Kader Attia à Berlin, le 3 juillet 2016. | MICHAEL DANNER

Créé à l’initiative de l’Association pour la défense de l’art français (Adiaf), le prix Marcel-Duchamp 2016 a été remis mardi 18 octobre à l’artiste franco-algérien Kader Attia. Dans un contexte où prospèrent les discours inquiets autour de l’identité française, la nouvelle fournée de ce prix, exposé au Centre Pompidou, a mis en exergue des créateurs aux origines multiples : Barthélémy Togo, né au Cameroun, l’Allemande Ulla Van Brandenburg ou Yto Barrada, qui se partage entre le Maroc, la France et les Etats-Unis.

« Ce parti pris souligne la notion de France, terre d’accueil, mais aussi le goût d’universalisme qui est le fondement de la culture française, confie le collectionneur Gilles Fuchs, fondateur de l’Adiaf. Il est vrai que dans le contexte actuel, cette attitude qui a toujours été la nôtre prend une résonance particulière, mais on ne peut qu’être heureux que la France continue à attirer – et à accueillir – tant d’artistes du monde entier qui nous enrichissent profondément. »

« En finir avec les clichés de part et d’autre »
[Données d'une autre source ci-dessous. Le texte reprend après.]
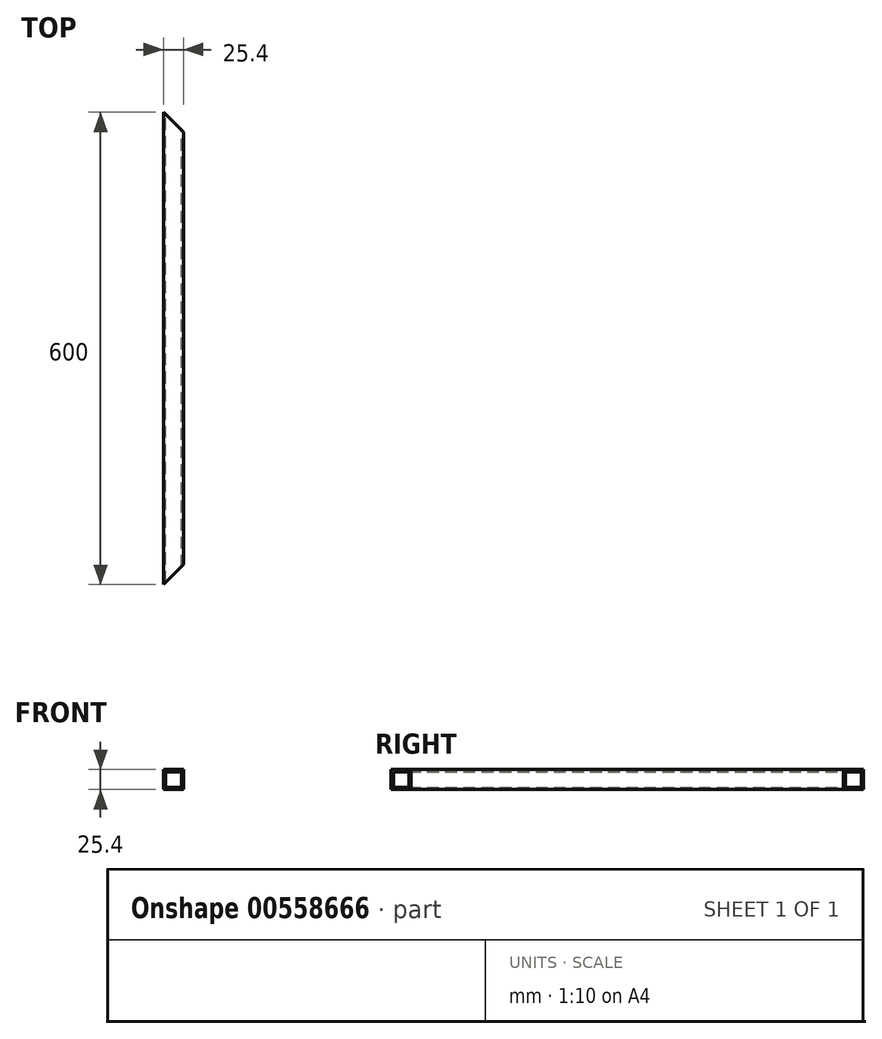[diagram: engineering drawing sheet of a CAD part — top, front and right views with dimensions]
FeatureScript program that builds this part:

L’œuvre de Kader Attia explore depuis une quinzaine d’années le thème de la réparation. Une réparation à prendre au sens propre, avec les gueules cassées de la première guerre mondiale et les sculptures africaines suturées ou agrafées, mais aussi au sens figuré de dédommagement. Peut-on panser une blessure mémorielle ou physique ? Une prothèse répare-t-elle la perte ? Doit-on vivre avec le souvenir d’un membre fantôme, ou accepter son irrévocable disparition ?
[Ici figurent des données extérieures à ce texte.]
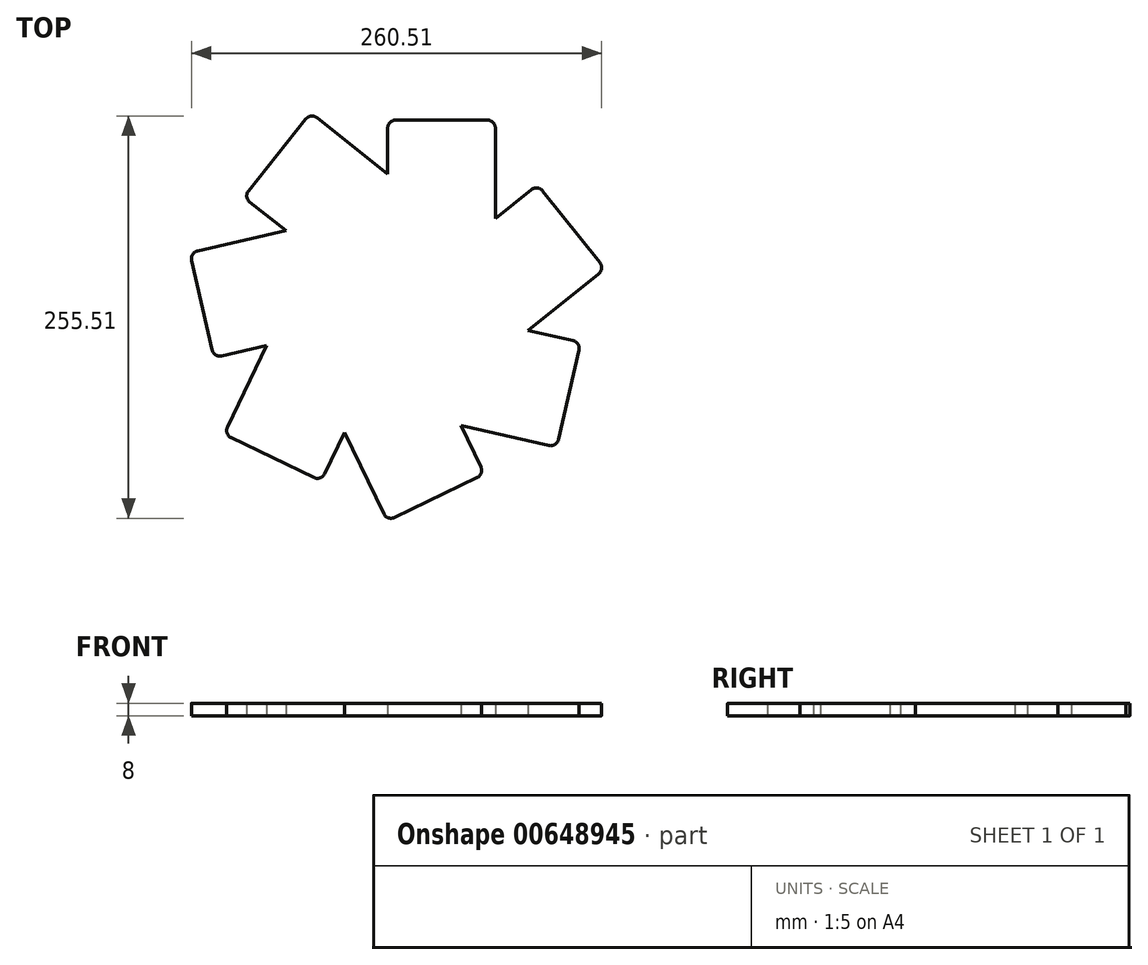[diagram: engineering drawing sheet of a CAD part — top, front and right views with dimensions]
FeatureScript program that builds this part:
annotation { "Feature Type Name" : "Feature", "Feature Type Description" : "" }
export const myFeature = defineFeature(function(context is Context, id is Id, definition is map)
    precondition{}
    {
        {
            var Q0;
            Q0=qCreatedBy(makeId("Top.planeOp"),FACE);
            var sketch = newSketch(context, id + "F0", { "sketchPlane" : qUnion([Q0])});
            skLineSegment(sketch, "E0.bottom", {"start": v(-24.7, 82.46) * mm, "end": v(33.7, 82.46) * mm});
            skLineSegment(sketch, "E0.top", {"start": v(-24.7, -42.01) * mm, "end": v(33.7, -42.01) * mm});
            skLineSegment(sketch, "E0.left", {"start": v(-29.7, 77.46) * mm, "end": v(-29.7, -37.01) * mm});
            skLineSegment(sketch, "E0.right", {"start": v(38.7, 77.46) * mm, "end": v(38.7, -37.01) * mm});
            skPoint(sketch, "E1.visualSharp", {"position": v(-29.7, 82.46) * mm});
            skArc(sketch, "E1.filletArc", {"start": v(-24.7, 82.46) * mm, "mid": v(-28.25, 81) * mm, "end": v(-29.7, 77.46) * mm});
            skPoint(sketch, "E2.visualSharp", {"position": v(38.7, 82.46) * mm});
            skArc(sketch, "E2.filletArc", {"start": v(38.7, 77.46) * mm, "mid": v(37.23, 81) * mm, "end": v(33.7, 82.46) * mm});
            skPoint(sketch, "E3.visualSharp", {"position": v(38.7, -42.01) * mm});
            skArc(sketch, "E3.filletArc", {"start": v(33.7, -42.01) * mm, "mid": v(37.23, -40.55) * mm, "end": v(38.7, -37.01) * mm});
            skPoint(sketch, "E4.visualSharp", {"position": v(-29.7, -42.01) * mm});
            skArc(sketch, "E4.filletArc", {"start": v(-29.7, -37.01) * mm, "mid": v(-28.25, -40.55) * mm, "end": v(-24.7, -42.01) * mm});
            skSolve(sketch);
        }
        {
            var Q0;
            Q0 = qSketchRegion(id + "F0", true);
            extrude(context, id + "F1", {"entities" : qUnion([Q0]), "depth" : 8 * mm, "offsetDistance" : 25 * mm});
        }
        {
            var Q0;
            Q0=makeQuery(id+"F1.opExtrude","SWEPT_BODY",BODY,{"disambiguationData":[OSD([sQuery(id+"F0.wireOp",EDGE,"E0.bottom"),sQuery(id+"F0.wireOp",EDGE,"E0.top"),sQuery(id+"F0.wireOp",EDGE,"E0.left"),sQuery(id+"F0.wireOp",EDGE,"E0.right"),sQuery(id+"F0.wireOp",EDGE,"E1.filletArc"),sQuery(id+"F0.wireOp",EDGE,"E2.filletArc"),sQuery(id+"F0.wireOp",EDGE,"E3.filletArc"),sQuery(id+"F0.wireOp",EDGE,"E4.filletArc")])]});
            var Q1;
            Q1=makeQuery(id+"F1.opExtrude","SWEPT_FACE",FACE,{"disambiguationData":[OSD([sQuery(id+"F0.wireOp",EDGE,"E4.filletArc")])]});
            circularPattern(context, id + "F2", {"operationType" : NewBodyOperationType.ADD, "entities" : qUnion([Q0]), "axis" : qUnion([Q1]), "angle" : 360 * degree, "instanceCount" : 7, "equalSpace" : true});
        }
    });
Ces questions, le créateur érudit entend aussi les labourer dans la Colonie (le mot est barré), un lieu qu’il ouvrira le 21 octobre, à Paris. A la fois bar, centre de débat, de pensée et d’exposition, cet espace entièrement privé veut dépasser tensions et amertumes nées de la colonisation. « On veut en finir avec les clichés de part et d’autre, les images en noir et blanc de la bataille d’Alger, mais voir ce qu’on peut inventer à partir de l’héritage de la décolonisation », confie l’artiste, qui renvoie dos à dos vainqueurs et vaincus, dominants et dominés.